Mozambique. Les autorités doivent enquêter sur les violences policières commises contre des manifestant·e·s
En réaction au recours illégal à la force par la Police de la République du Mozambique (PRM) pour réprimer les manifestations pacifiques qui ont suivi les élections municipales du 11 octobre, et notamment à l’homicide d’un adolescent de 16 ans dans la commune de Chiúre (province de Cabo Delgado), Tigere Chagutah, directeur régional pour l’Afrique de l’Est et l’Afrique australe à Amnistie Internationale, a déclaré :
« Le recours illégal et injustifié de la police à la force contre des manifestant·e·s pacifiques constitue une violation du droit international relatif aux droits humains et ne respecte pas les normes régionales et internationales concernant l’usage de la force. Les actions que nous avons recensées, notamment l’utilisation injustifiée de gaz lacrymogène et les tirs à balles réelles, s’inscrivent dans un schéma inquiétant de tactiques dangereuses et illégales employées par la police du Mozambique contre les protestataires.
« Il est évident que l’intention de la police était de créer un climat d’intimidation visant à dissuader quiconque de tenter d’exercer son droit de manifester pacifiquement contre les autorités de l’État.
« Les autorités doivent ouvrir immédiatement une enquête approfondie et impartiale sur les policiers qui ont causé la mort d’un adolescent de 16 ans à Chiúre et blessé deux autres personnes qui manifestaient à Nampula et Gurúe, ainsi que sur tous les autres cas de recours illégal à la force, en veillant à ce que les responsables présumés soient traduits en justice dans le cadre de procès équitables. »
Amnistie Internationale demande également la libération immédiate des centaines de sympathisant·e·s du principal parti d’opposition, la Résistance nationale mozambicaine (RENAMO), qui ont été arrêtés arbitrairement pour avoir participé aux manifestations.
Complément d’information
Le 11 octobre 2023, des élections municipales se sont déroulées dans 65 communes du Mozambique.
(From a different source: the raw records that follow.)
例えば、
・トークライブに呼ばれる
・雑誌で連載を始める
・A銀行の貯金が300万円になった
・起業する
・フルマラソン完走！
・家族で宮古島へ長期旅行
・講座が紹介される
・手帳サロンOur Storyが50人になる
À la suite des manifestations pacifiques et des célébrations de victoires non confirmées par des membres et des sympathisant·e·s de la RENAMO, la police a répondu par la violence en ciblant les bastions de l’opposition.
Au Mozambique, il arrive régulièrement que des policiers tuent, blessent et arrêtent des manifestant·e·s en ayant recours à une force excessive et injustifiée. Depuis le début de l’année, la police a déjà réprimé au moins trois manifestations pacifiques et arrêté arbitrairement au moins 29 personnes qui n’avaient fait qu’exercer leur droit de réunion pacifique.
Le 25 janvier, la police antiémeutes (UIR) et la brigade canine ont empêché une marche rassemblant 130 employé·e·s de la municipalité de Namaacha, dans la province de Maputo, qui voulaient manifester contre un retard de paiement de cinq mois de leurs salaires.
Le 18 mars, la Police de la République du Mozambique (PRM) a tiré du gaz lacrymogène sur des centaines d’habitant·e·s des villes de Maputo et Beira qui s’étaient réunis pour rendre hommage à Edson da Luz (alias Azagaia), un rappeur mort le 9 mars 2023. Un jeune homme, Inocêncio Manhique, a perdu un œil, une femme, Belarmina, est morte et des dizaines de personnes ont été blessées lors de cette intervention policière. Vingt-deux personnes ont été arrêtées dans les deux villes. Le 14 août, la PRM a bloqué le passage d’un camion à plateforme ouverte qui transportait des sympathisant·e·s de Joaquim Quinito Vilanculo, candidat municipal de la RENAMO à Vilankulo, dans la province d’Inhambane.
Ces personnes avaient prévu de présenter leur candidat au public. Le 20 juillet, le Service national d’enquêtes judiciaires (SERNIC) a arrêté Macassar Bacar (alias Cebolinha) dans le quartier de Malhangalene à Maputo, la capitale du Mozambique. Celui-ci a ensuite été conduit au troisième poste de police de la ville. Le 21 juillet, on l’a retrouvé mort dans ce poste de police. Le 6 août, le SERNIC a arrêté Armando Munhequeia (alias Doppaz), un musicien, en l’accusant d’incitation à la violence et de diffamation envers le président de la République et sa famille. Doppaz a été détenu cinq jours avant d’être libéré sous caution.